Please copy the material below word for word, leaving out the pictures.

### Entries supplied ###

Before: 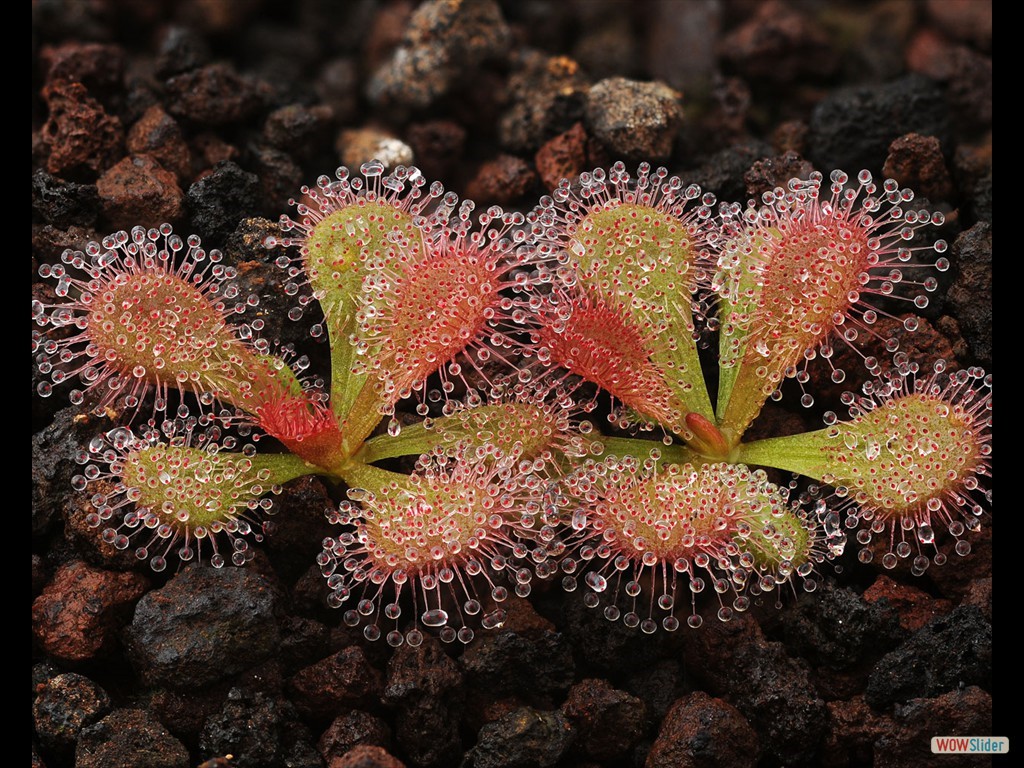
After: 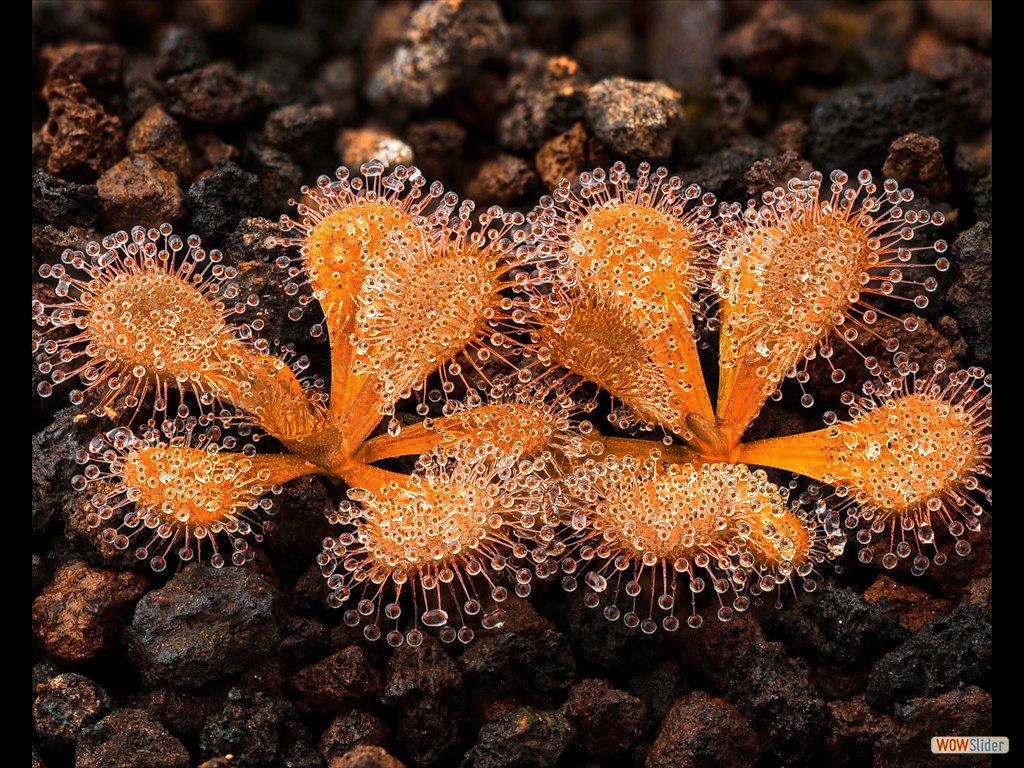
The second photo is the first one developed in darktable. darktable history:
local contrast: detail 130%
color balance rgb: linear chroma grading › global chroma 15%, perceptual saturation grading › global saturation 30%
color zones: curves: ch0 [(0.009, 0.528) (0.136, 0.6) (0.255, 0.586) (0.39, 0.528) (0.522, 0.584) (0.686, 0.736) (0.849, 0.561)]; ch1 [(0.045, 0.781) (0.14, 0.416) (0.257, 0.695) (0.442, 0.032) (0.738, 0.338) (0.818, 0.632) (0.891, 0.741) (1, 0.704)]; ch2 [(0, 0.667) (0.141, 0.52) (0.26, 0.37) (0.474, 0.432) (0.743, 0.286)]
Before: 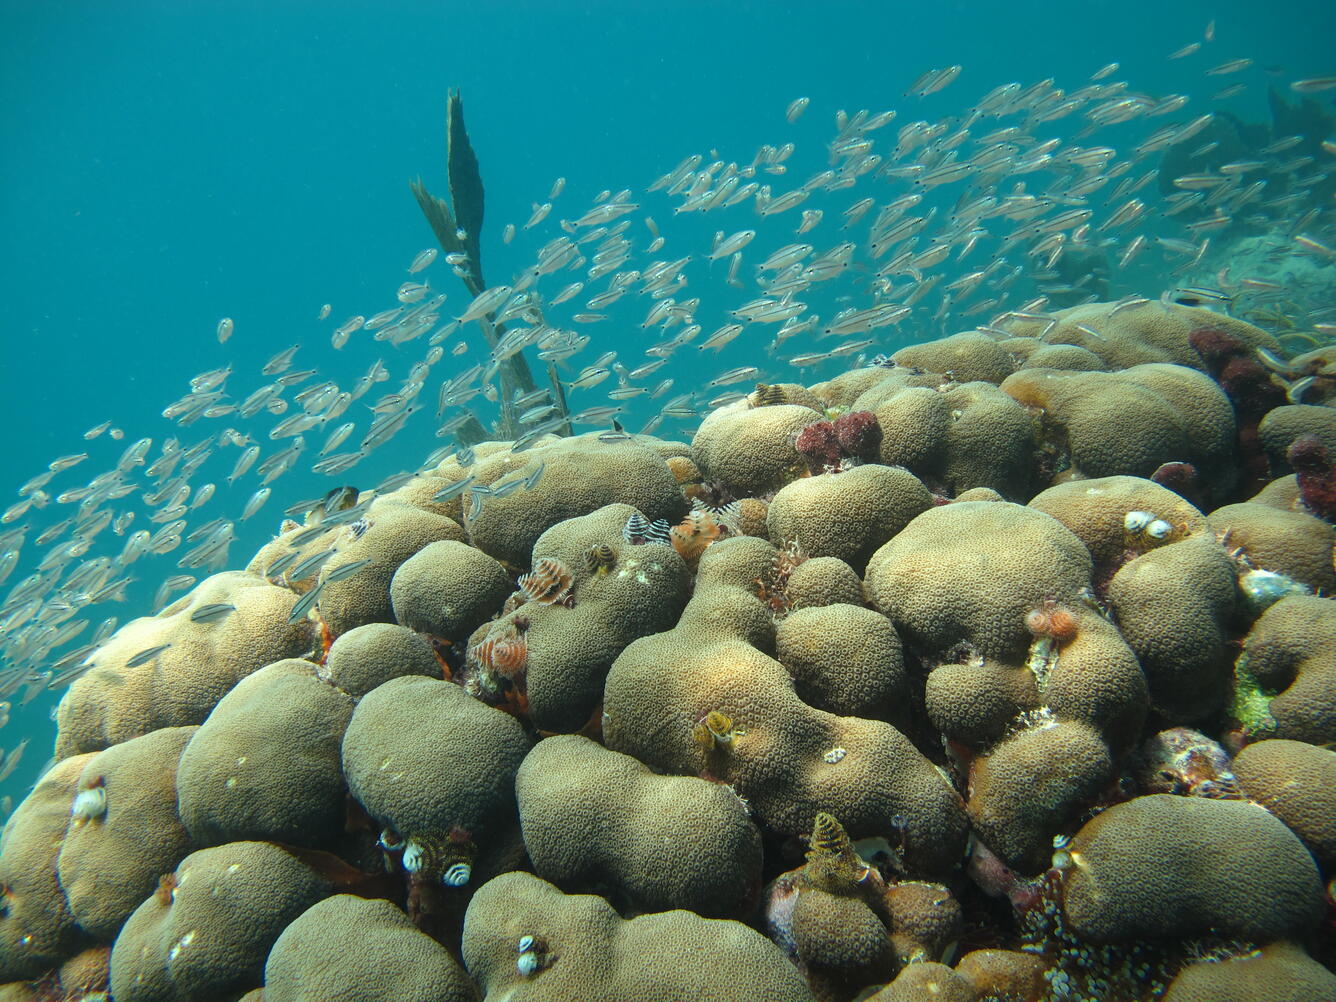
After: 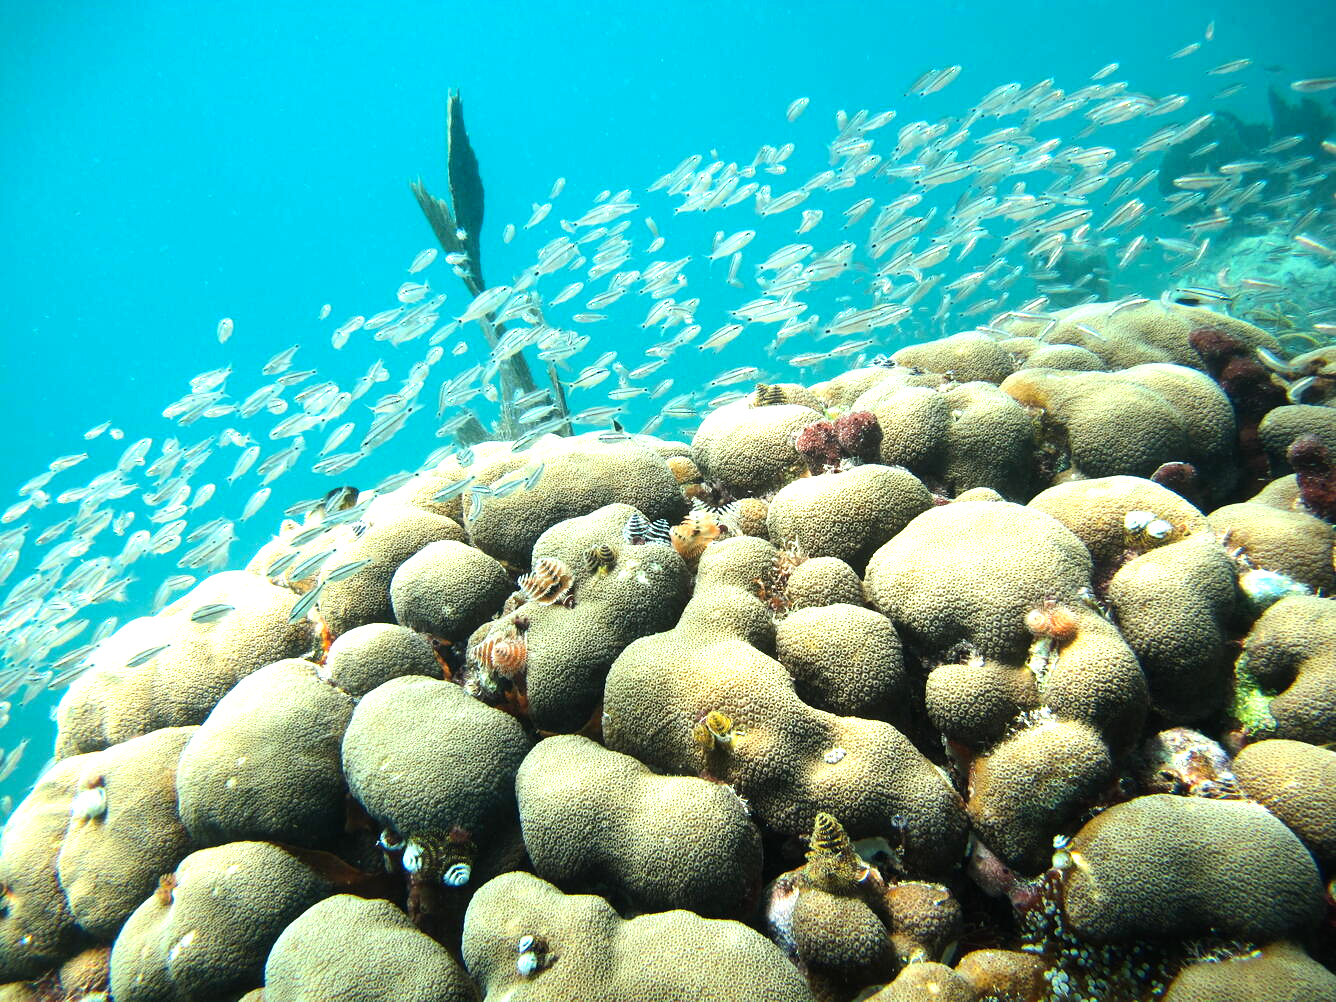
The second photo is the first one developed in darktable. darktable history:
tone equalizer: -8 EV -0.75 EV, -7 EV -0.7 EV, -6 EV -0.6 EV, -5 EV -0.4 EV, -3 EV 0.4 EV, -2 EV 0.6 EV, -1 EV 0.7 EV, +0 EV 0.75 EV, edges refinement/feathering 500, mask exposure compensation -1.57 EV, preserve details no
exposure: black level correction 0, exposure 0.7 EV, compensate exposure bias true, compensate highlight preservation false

###

### Reply
Before: 
After: 
The second photo is the first one developed in darktable. darktable history:
local contrast: detail 130%
color balance rgb: linear chroma grading › global chroma 15%, perceptual saturation grading › global saturation 30%
color zones: curves: ch0 [(0.009, 0.528) (0.136, 0.6) (0.255, 0.586) (0.39, 0.528) (0.522, 0.584) (0.686, 0.736) (0.849, 0.561)]; ch1 [(0.045, 0.781) (0.14, 0.416) (0.257, 0.695) (0.442, 0.032) (0.738, 0.338) (0.818, 0.632) (0.891, 0.741) (1, 0.704)]; ch2 [(0, 0.667) (0.141, 0.52) (0.26, 0.37) (0.474, 0.432) (0.743, 0.286)]
Before: 
After: 
The second photo is the first one developed in darktable. darktable history:
tone equalizer: -8 EV -0.75 EV, -7 EV -0.7 EV, -6 EV -0.6 EV, -5 EV -0.4 EV, -3 EV 0.4 EV, -2 EV 0.6 EV, -1 EV 0.7 EV, +0 EV 0.75 EV, edges refinement/feathering 500, mask exposure compensation -1.57 EV, preserve details no
exposure: black level correction 0, exposure 0.7 EV, compensate exposure bias true, compensate highlight preservation false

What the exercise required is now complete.